◆ YOUR ASSIGNMENT
Could you copy every line from the material below in which "right" appears?

DATA TO EXAMINE: Begin

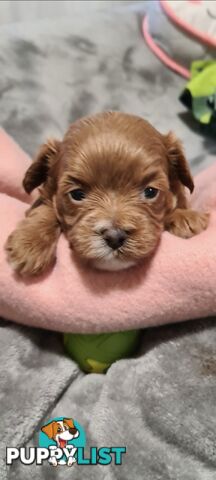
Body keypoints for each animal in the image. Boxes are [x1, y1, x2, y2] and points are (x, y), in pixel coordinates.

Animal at [4, 111, 208, 274]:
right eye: (77, 194)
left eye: (150, 192)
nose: (114, 236)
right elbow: (45, 209)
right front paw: (29, 244)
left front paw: (186, 218)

DATA TO EXAMINE: End

◆ SOLVED EXERCISE
right eye: (77, 194)
right elbow: (45, 209)
right front paw: (29, 244)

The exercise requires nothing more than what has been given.